Cztery godziny później wróciłem, żeby zobaczyć, jak radzi sobie Barney. Znalazłem go w Bally Bonus 7s, pięciobębnowej maszynie z kilkoma mieszanymi symbolami siódemek, które wypłacały najwięcej przy identycznych siódemkach. Wygrał kolejne 100 dolarów. Kiedy zapytałem, ile go to kosztowało, sięgnął do kieszeni i wyciągnął czerwony notatnik na spirali.
„Mam tu wszystko zapisane” – powiedział. „Przyszedłem z 250 dolarami, a teraz mam 230 dolarów. Cóż, za dwadzieścia dolców na pewno będę się dobrze bawić.
„Czy znasz szanse którejś z tych maszyn?” Zapytałam.
„Znam średnie kursy maszyn Foxwoods. Mają 91% zwrotu.”
„No cóż” – zauważyłem szyderczo, „czy to nie znaczy, że kasyno da ci 91 centów za każdego wydanego dolara?”
PODSTAWY
- Co to jest zachowanie kompulsywne?
- Znajdź terapeutę obsesyjno-kompulsywnego (OCD).
– Wcale nie – zadrwił. „Tak, mają nade mną 9% średniej, ale to prawie równe szanse”.

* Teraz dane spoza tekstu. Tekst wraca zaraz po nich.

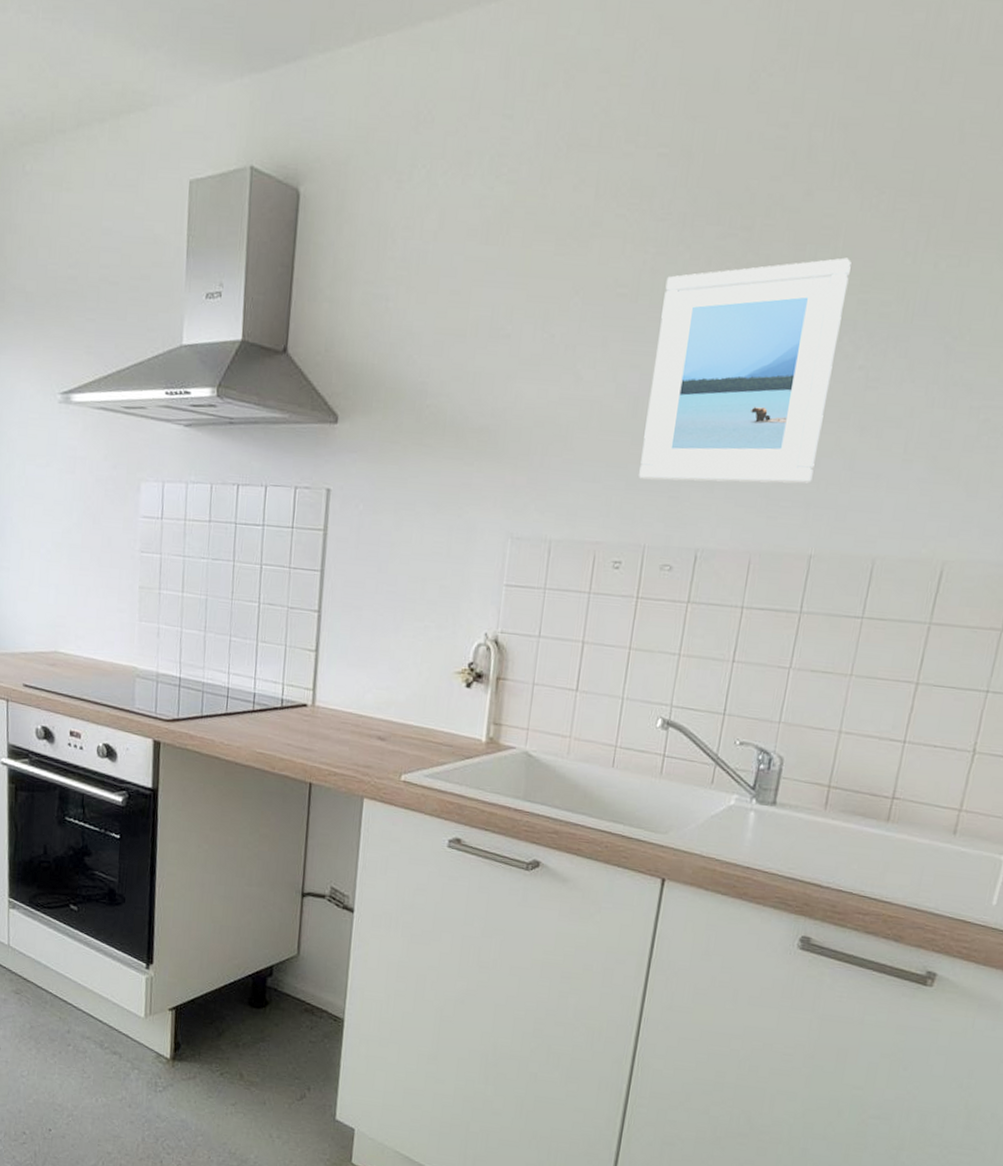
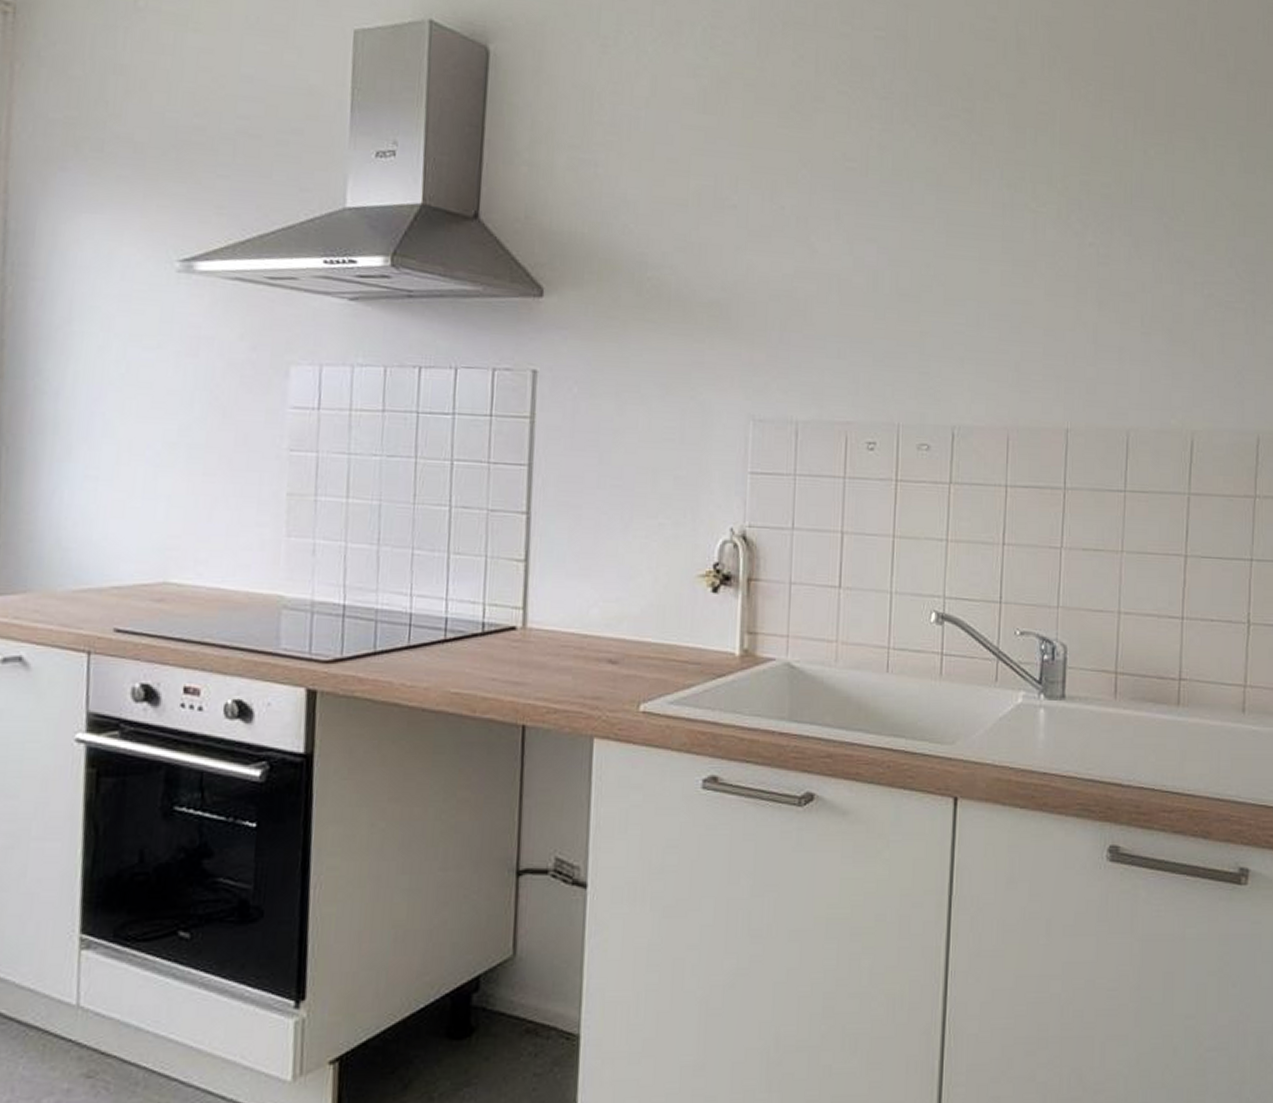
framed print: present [639,257,852,484] -> none [886,141,1069,357]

Wiara w to, że zwycięstwo się należy
Jak amator, gra w oparciu o swoje prawo średnich należnych. Jest to błąd przyjmowany przy obstawianiu gier opartych na szczęściu, opierający się na trzech błędnych przekonaniach: po pierwsze, ktoś kiedyś musi wygrać; po drugie, mam takie same szanse jak każdy inny; i po trzecie, naprawdę uważam, że moje szanse są całkiem spore. Ocena Barneya, że jego szanse są całkiem spore, wynika z jego przekonania, że prawie równe szanse oznaczają duże szanse w większości przypadków. Ale nie! Szansa jest zawsze na korzyść domu.

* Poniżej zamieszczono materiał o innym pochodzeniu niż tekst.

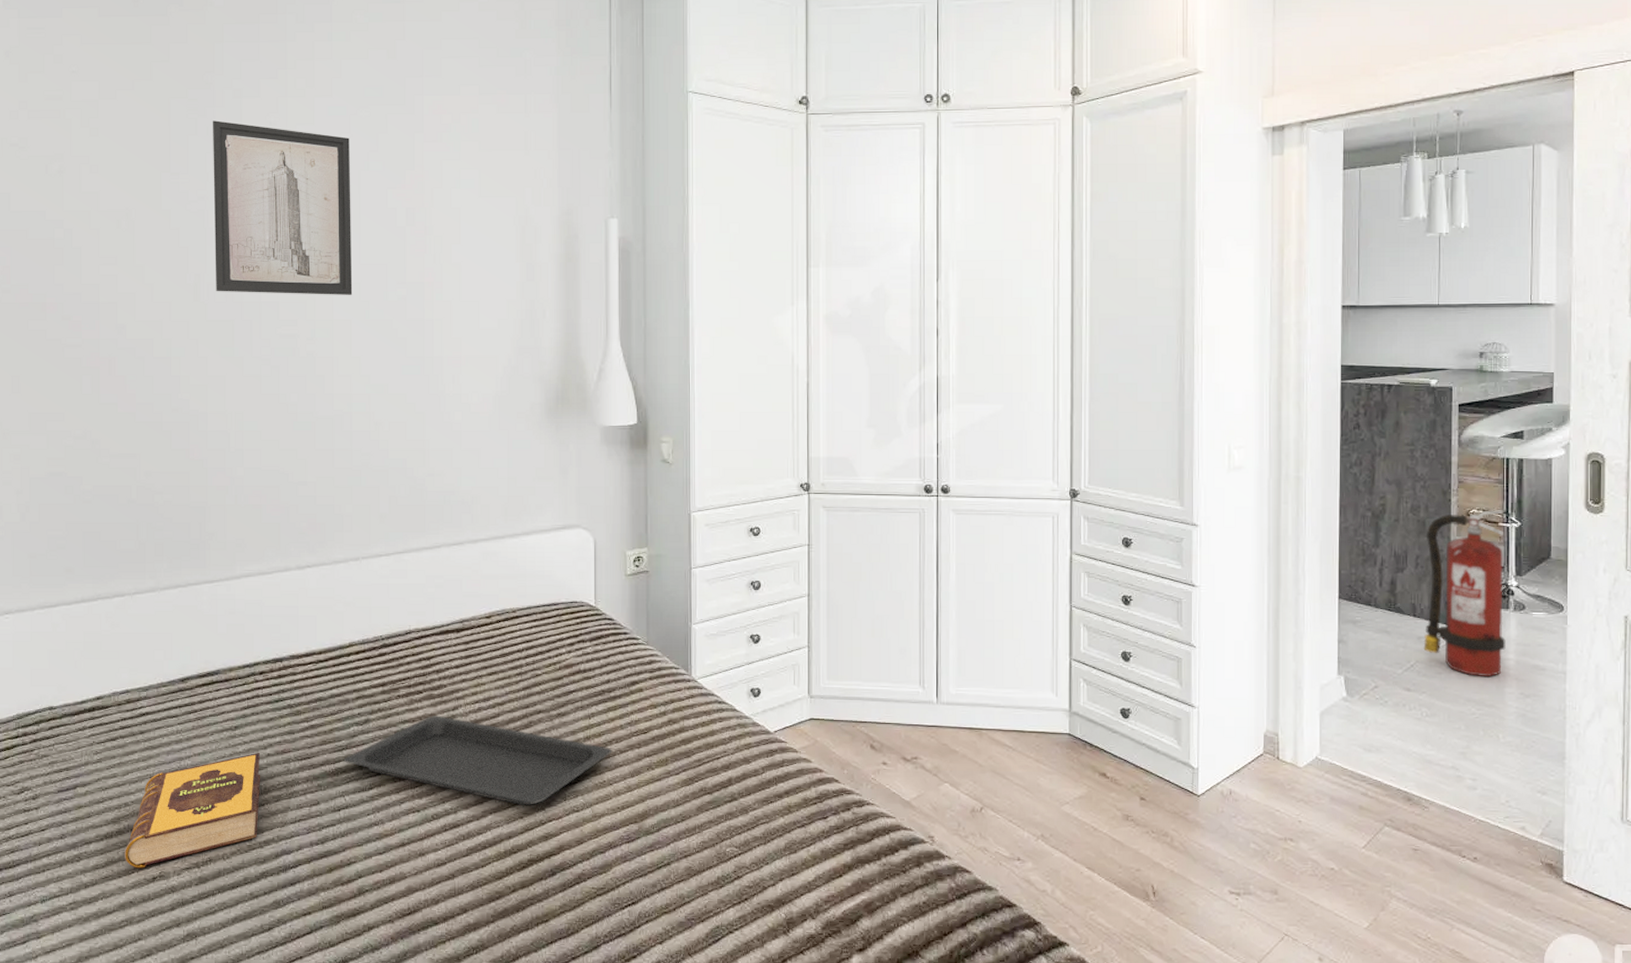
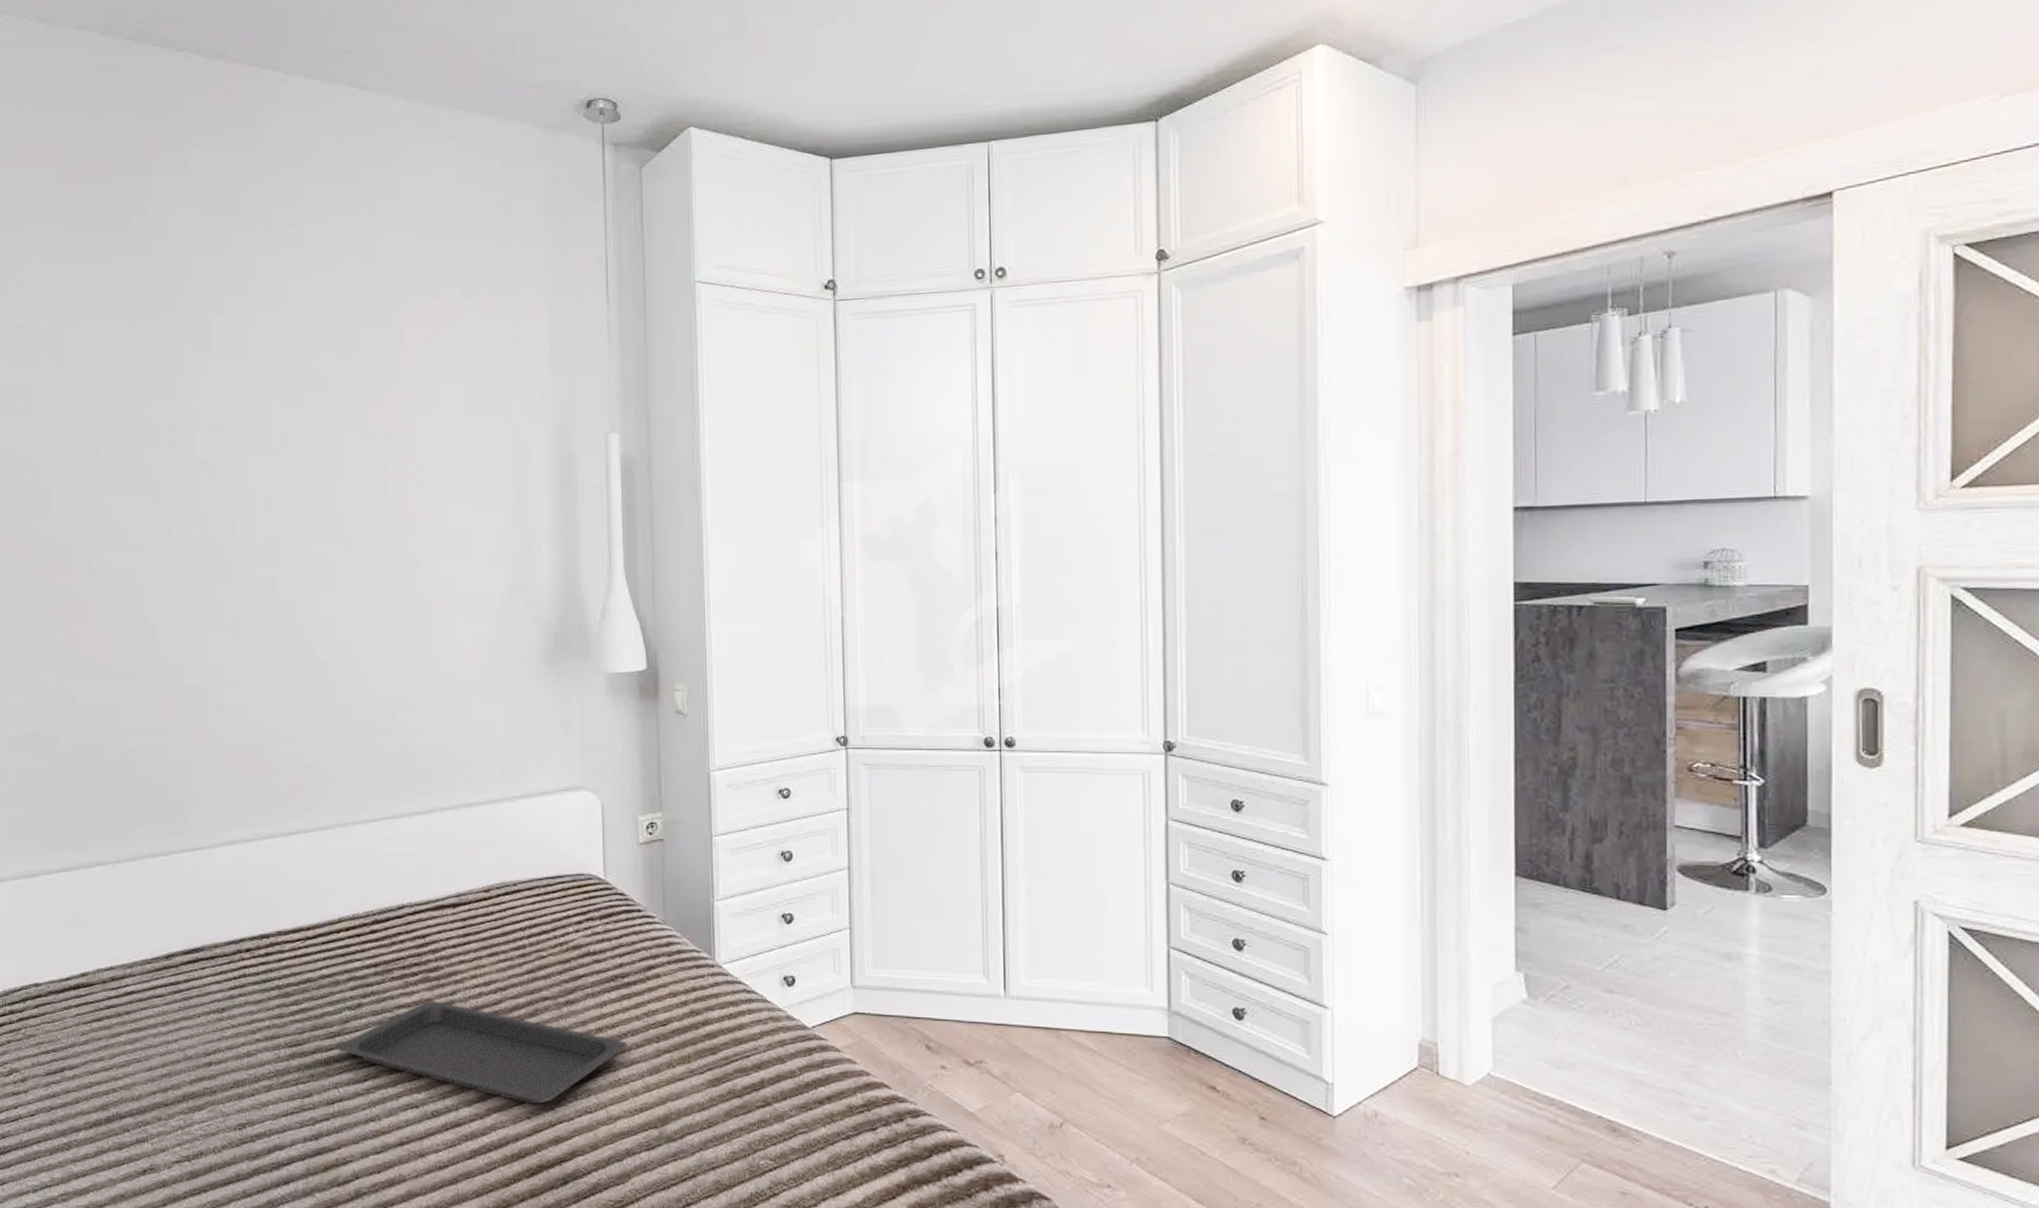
hardback book: present [125,752,261,868] -> none [114,1037,251,1160]
wall art: present [213,120,353,295] -> none [180,342,332,532]
fire extinguisher: present [1423,509,1506,677] -> none [1631,762,1745,978]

Barney miał szczęście. Chociaż miał znikome pojęcie o szansach, rzeczywiście prowadził notatnik swoich strat, chociaż podejrzewam, że jego odnotowane straty od czasu do czasu ulegały wahaniom. Barney wyjdzie z tego cało; uprawia hazard dla zabawy i wydaje się być ostrożny w prowadzeniu swoich kont. Walter jest jednak hazardzistą, który budzi niepokój. Stracił dwa domy i nadal wierzył, że przy odrobinie szczęścia, jakie kiedyś miał, może ponownie wygrać.
Grając wyłącznie w gry oparte na szczęściu, może dojść do momentu, w którym ponownie będzie na czele. Ale jeśli wcześniej miał przewagę, dlaczego dalej uprawiał hazard? Ponieważ był tam już wcześniej. To błędne koło tego hazardzisty, które wynika z iluzji szczęścia. Wierzy, że prędzej czy później będzie miał passę zwycięstw. To może być prawda, ale ile później?